6 – Grâce aux arguments convaincants générés par la phase de pré-exploration, plus le soutien du sponsor, l’initiative peut franchir le firewall, c’est-à-dire le filtre managérial de l’approbation formelle du projet, obtenant ainsi des ressources et une visibilité interne. À défaut, elle est arrêtée. S’il y a approbation, l’initiative jusque-là informelle devient un projet. La coalition informelle est réorganisée en une équipe projet dont les tâches sont désormais prescrites par le management. L’intrapreneur émergent peut être convié à diriger le projet ou à passer le relais à un collaborateur désigné à sa place.

L’initiative intrapreneuriale est revenue dans les rails sécurisants du mode managérial classique. Il y a réentrée dans l’atmosphère, et reprise en main par le contrôle managérial, soit avec un nouveau projet approuvé, soit avec une initiative arrêtée.

Ceci rend compte de la façon dont le processus filtre stratégiquement les initiatives bottom-up. Chaque acteur du processus exerce son jugement sur la pertinence stratégique de l’idée. La stratégie n’est pas seulement pensée par les couches supérieures, elle résulte aussi des initiatives intrapreneuriales des couches inférieures, passant de facto par une succession de filtres.

7 – L ‘histoire réussie de cette initiative intrapreneuriale peut ensuite être montée en épingle par le leader pour montrer que l’intrapreneuriat a toute sa place au sein de l’organisation, appelant plus de comportements d’intrapreneurs pour la suite.

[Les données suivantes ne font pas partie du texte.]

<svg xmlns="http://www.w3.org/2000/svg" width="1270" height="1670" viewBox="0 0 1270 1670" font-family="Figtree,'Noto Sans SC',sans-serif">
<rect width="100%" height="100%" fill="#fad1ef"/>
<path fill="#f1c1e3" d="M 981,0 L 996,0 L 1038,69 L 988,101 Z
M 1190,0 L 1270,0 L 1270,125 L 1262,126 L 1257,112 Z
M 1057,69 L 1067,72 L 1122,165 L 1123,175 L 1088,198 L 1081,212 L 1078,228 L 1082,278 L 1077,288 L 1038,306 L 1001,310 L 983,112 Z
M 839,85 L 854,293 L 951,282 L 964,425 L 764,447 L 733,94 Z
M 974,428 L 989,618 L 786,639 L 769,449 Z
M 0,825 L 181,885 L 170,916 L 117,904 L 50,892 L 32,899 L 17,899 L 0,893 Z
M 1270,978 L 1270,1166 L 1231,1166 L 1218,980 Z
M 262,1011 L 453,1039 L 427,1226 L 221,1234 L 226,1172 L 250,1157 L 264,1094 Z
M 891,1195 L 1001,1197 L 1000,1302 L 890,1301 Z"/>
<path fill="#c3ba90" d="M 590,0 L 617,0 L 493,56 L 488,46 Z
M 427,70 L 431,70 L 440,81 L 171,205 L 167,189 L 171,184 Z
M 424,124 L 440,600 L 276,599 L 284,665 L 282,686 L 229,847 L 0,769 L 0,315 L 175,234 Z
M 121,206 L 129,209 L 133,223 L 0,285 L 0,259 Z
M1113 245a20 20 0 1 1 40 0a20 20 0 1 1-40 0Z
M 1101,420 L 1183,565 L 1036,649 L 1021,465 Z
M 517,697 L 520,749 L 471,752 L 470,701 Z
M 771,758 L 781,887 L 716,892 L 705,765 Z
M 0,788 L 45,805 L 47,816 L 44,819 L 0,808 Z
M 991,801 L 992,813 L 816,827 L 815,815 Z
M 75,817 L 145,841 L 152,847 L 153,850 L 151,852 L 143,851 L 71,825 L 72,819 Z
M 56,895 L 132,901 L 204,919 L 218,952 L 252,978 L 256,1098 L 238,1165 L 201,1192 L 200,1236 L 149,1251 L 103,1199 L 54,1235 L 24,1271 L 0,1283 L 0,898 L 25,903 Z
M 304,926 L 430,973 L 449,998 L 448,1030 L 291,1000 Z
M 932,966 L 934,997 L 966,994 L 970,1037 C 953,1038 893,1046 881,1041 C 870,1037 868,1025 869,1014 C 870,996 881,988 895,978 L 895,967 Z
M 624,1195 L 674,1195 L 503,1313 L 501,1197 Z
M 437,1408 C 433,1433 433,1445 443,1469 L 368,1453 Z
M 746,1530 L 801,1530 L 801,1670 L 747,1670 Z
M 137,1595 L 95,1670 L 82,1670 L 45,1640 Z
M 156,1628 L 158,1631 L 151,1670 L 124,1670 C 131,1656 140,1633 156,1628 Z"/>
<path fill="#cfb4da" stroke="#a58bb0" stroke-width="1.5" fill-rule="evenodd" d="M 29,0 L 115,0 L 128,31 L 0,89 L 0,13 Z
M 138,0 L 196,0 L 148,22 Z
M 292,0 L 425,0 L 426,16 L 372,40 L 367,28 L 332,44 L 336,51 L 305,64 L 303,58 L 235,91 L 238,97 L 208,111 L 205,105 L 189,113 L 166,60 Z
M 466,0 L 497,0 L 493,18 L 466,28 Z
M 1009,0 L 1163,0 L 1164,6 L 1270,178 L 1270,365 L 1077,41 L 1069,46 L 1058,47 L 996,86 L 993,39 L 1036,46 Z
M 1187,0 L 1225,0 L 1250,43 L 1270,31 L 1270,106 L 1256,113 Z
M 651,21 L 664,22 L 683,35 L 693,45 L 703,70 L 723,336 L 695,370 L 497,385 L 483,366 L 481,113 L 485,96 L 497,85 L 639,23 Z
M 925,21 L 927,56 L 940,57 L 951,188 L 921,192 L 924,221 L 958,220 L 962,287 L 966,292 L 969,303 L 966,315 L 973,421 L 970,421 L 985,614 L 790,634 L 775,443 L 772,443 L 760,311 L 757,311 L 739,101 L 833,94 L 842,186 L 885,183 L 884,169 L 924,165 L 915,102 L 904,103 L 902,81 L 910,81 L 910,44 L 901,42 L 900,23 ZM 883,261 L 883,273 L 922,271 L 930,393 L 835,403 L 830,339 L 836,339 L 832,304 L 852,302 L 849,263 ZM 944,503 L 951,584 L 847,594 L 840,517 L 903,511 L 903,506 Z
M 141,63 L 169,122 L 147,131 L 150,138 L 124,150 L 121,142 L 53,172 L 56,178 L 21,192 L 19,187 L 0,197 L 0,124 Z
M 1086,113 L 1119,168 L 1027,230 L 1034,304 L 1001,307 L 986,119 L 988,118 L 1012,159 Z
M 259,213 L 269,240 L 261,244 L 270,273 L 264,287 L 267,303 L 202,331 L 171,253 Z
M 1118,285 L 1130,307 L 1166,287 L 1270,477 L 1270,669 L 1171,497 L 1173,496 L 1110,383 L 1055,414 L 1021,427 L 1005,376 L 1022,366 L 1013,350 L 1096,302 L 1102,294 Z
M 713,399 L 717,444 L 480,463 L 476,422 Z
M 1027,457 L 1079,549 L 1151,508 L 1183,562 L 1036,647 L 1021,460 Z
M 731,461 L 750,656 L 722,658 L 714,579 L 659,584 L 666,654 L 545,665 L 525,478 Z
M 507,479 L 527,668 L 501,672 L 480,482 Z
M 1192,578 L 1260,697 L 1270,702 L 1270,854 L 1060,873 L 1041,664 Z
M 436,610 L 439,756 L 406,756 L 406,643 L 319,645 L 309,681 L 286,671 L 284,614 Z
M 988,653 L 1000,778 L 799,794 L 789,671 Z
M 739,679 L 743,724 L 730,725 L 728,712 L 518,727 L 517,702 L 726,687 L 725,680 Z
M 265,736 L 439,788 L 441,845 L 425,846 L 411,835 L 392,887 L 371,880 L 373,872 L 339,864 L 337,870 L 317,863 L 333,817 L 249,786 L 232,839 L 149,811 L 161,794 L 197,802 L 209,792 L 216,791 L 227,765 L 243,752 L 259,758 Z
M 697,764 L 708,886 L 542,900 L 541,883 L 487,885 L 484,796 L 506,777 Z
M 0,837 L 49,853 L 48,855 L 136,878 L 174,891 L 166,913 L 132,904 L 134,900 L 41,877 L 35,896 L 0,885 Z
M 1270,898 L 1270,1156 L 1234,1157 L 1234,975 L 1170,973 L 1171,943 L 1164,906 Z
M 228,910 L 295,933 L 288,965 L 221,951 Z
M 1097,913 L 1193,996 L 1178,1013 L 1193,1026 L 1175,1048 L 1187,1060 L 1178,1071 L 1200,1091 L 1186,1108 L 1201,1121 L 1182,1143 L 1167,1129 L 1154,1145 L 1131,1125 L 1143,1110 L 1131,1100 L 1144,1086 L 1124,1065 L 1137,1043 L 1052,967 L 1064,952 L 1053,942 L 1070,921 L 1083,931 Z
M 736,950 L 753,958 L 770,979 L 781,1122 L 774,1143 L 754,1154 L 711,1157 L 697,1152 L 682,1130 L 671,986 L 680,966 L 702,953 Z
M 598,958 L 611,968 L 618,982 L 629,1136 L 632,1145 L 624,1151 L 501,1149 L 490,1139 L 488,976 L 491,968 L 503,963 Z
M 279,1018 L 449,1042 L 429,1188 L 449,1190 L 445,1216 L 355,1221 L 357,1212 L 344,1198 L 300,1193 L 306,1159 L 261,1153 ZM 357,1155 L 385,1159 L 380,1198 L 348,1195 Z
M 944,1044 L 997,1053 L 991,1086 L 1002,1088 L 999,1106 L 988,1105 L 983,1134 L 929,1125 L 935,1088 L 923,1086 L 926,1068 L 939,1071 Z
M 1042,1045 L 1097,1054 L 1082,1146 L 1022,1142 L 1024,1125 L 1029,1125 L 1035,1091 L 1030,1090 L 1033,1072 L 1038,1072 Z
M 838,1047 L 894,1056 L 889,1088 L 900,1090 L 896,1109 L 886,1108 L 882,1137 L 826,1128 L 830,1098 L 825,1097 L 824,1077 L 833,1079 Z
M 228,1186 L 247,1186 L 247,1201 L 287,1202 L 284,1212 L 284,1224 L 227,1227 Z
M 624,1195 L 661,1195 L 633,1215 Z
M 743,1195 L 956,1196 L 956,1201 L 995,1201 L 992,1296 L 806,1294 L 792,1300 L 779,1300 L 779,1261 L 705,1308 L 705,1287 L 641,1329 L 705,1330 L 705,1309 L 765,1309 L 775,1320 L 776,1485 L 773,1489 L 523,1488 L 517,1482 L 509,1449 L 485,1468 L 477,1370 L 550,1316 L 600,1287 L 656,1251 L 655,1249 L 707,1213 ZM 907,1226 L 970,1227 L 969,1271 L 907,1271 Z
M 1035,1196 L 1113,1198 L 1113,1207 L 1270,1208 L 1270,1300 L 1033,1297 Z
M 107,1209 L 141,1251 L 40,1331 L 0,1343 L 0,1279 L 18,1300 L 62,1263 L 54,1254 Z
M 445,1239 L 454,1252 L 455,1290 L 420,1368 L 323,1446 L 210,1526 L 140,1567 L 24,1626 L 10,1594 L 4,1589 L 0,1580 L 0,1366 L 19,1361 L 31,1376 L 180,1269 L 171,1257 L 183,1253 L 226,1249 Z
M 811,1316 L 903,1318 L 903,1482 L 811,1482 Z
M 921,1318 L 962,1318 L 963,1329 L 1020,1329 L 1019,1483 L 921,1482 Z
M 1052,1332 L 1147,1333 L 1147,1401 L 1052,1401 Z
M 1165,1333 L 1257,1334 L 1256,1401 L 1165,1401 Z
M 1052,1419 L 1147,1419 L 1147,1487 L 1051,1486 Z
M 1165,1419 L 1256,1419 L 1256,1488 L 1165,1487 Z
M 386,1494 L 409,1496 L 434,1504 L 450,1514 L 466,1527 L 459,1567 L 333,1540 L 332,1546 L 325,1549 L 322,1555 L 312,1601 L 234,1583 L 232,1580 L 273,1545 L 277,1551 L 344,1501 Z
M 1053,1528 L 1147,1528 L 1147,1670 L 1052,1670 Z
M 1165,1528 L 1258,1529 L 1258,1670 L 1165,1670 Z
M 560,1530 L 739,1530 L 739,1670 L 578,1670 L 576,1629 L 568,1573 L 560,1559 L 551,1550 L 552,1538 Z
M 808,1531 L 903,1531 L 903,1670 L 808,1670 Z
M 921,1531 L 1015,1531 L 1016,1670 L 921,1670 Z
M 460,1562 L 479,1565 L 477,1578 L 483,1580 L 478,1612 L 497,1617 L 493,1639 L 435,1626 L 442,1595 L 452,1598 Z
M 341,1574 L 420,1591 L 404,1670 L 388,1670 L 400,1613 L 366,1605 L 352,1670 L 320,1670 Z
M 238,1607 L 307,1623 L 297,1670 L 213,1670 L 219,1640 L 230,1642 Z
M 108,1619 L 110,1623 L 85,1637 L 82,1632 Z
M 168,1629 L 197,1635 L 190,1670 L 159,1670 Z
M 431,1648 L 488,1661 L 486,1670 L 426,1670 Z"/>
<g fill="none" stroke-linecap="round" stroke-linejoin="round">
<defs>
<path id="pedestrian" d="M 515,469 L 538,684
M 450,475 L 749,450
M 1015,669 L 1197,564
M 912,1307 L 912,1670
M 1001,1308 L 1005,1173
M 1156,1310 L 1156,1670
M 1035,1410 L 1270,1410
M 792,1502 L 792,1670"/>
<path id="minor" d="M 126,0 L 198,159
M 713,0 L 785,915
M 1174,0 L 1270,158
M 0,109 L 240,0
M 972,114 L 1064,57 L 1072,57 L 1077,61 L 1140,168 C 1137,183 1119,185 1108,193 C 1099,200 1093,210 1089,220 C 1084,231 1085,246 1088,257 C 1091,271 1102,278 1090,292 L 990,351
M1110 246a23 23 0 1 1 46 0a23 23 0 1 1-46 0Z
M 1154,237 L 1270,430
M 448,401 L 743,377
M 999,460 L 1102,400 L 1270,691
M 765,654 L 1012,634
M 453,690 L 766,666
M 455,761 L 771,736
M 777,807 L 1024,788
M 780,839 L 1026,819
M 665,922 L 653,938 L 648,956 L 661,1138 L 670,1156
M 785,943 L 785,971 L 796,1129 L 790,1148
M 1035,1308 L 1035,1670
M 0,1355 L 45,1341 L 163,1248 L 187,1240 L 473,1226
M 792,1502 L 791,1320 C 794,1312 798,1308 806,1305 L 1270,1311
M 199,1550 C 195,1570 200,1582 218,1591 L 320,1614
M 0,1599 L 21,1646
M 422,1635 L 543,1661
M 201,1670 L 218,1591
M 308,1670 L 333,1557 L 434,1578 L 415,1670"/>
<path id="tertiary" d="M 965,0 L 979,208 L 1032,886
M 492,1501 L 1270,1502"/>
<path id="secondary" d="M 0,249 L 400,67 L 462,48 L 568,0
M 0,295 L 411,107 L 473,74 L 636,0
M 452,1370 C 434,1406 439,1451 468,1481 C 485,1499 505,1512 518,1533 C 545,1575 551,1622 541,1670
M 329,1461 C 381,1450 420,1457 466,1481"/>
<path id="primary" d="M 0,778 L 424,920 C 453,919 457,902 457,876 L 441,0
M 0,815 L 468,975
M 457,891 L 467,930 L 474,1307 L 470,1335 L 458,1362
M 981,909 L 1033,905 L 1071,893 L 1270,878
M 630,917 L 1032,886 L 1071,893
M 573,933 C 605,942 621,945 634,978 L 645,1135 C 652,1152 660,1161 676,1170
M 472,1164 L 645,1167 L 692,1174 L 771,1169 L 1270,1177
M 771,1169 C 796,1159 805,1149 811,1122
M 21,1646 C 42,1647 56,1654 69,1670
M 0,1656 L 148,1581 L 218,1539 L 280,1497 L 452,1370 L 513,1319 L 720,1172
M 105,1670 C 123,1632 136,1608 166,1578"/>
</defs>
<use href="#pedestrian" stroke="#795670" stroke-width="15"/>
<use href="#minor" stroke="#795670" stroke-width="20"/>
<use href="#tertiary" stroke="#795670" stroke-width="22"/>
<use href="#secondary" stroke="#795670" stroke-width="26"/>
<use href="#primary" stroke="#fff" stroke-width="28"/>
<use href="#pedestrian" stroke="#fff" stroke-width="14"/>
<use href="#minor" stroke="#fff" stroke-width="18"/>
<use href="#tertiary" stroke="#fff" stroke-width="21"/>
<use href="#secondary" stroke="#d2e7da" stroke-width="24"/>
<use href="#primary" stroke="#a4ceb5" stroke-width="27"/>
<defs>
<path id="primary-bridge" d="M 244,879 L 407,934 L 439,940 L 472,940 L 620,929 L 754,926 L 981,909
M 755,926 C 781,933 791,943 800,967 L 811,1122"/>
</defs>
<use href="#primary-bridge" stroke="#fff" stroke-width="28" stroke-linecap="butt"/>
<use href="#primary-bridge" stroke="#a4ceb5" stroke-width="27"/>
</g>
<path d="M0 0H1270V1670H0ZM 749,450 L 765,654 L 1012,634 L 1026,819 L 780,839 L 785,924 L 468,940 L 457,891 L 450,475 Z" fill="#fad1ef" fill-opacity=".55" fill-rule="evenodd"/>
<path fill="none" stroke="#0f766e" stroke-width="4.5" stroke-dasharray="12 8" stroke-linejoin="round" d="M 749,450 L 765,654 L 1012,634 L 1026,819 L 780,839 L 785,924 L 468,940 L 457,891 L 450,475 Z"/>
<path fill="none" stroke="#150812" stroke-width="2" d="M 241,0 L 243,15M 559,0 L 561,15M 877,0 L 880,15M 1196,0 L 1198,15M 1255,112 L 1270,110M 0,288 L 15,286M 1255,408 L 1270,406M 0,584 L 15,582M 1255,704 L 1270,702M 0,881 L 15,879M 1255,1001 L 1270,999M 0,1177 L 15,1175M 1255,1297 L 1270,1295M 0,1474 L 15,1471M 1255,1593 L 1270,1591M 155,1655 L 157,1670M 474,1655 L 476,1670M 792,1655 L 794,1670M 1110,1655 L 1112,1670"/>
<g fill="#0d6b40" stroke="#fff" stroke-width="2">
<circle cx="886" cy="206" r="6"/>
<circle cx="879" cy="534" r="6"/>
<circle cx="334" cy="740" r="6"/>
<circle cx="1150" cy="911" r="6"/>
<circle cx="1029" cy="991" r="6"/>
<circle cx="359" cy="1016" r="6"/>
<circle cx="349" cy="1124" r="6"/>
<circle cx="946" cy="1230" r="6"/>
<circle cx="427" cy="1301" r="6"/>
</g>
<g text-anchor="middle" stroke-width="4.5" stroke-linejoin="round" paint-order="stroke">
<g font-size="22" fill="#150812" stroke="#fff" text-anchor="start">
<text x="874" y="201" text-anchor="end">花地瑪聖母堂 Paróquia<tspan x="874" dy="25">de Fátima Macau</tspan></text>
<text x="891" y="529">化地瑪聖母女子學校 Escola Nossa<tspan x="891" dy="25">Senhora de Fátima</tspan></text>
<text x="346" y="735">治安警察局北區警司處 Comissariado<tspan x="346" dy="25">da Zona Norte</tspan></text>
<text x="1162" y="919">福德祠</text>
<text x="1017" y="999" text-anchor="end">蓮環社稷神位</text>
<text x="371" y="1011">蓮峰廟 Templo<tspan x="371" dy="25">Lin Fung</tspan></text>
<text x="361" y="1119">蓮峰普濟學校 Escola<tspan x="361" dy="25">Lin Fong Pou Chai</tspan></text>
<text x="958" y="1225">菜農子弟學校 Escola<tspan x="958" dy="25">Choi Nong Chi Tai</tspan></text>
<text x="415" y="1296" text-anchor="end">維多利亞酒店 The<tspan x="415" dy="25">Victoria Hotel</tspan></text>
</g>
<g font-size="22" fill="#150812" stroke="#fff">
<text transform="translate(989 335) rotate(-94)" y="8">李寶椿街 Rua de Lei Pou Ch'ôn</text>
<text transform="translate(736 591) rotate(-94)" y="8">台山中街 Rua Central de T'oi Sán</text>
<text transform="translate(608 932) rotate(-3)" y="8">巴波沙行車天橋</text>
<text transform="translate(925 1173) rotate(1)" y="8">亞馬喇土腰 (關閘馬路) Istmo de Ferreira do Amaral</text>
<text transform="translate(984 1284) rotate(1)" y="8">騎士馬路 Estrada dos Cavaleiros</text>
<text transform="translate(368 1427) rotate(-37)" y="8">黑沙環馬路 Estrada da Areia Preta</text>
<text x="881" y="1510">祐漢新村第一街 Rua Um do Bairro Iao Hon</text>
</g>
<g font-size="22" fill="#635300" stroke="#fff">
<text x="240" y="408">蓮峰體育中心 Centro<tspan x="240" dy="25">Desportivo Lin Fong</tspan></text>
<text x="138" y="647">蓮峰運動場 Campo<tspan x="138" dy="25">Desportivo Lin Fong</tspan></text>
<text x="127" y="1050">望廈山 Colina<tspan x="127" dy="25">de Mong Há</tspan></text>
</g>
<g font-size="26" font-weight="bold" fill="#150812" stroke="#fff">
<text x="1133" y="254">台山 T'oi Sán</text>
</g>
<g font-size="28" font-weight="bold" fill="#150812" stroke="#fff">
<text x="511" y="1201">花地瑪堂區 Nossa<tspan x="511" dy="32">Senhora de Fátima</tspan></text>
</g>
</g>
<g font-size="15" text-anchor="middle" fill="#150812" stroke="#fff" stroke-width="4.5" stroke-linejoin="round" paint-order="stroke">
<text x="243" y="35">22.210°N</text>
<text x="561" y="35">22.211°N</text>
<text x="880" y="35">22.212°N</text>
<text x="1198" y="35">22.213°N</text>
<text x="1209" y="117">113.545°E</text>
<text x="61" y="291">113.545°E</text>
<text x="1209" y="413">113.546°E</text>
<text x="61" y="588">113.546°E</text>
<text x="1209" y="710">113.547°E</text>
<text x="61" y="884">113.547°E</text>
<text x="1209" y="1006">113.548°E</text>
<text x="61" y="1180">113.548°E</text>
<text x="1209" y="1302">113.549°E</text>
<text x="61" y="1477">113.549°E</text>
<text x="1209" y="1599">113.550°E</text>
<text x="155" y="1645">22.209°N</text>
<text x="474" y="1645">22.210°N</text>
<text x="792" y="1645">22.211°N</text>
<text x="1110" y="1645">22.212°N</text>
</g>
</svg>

Les tam-tams de la communication interne font passer le message que le management est non seulement ouvert, mais aussi en demande d’initiatives innovantes, promettant de protéger et de récompenser la prise de risque des intrapreneurs.

Ce discours est délicat car les collaborateurs sont très conscients de la dualité de la posture managériale : d’un côté les règles à respecter, dont les règles budgétaires ; de l’autre accepter et accompagner les prises d’initiatives. C’est une profonde remise en cause pour le management que de tenir ce discours dual, et d’opérer sur ces deux modes en même temps. Et cela dépasse l’ambidextrie, concept utilisé métaphoriquement au niveau organisationnel mais pas individuel.

Au total : le modèle redéfinit le rôle du management dans la dualité « prescription et contrôle des taches » d’un côté et « mobilisation des capacités de prise d’initiative » (les capacités d’agence) de l’autre, ce que JC Spender nomme « Harnessing your collaborators’ agency », mettre un harnais aux capacités de prises d’initiative de vos collaborateurs.

Au-delà des campagnes d’acquisition et des dispositifs de Corporate venture capital, l’organisation de demain sera auto-régénératrice ou ne sera pas.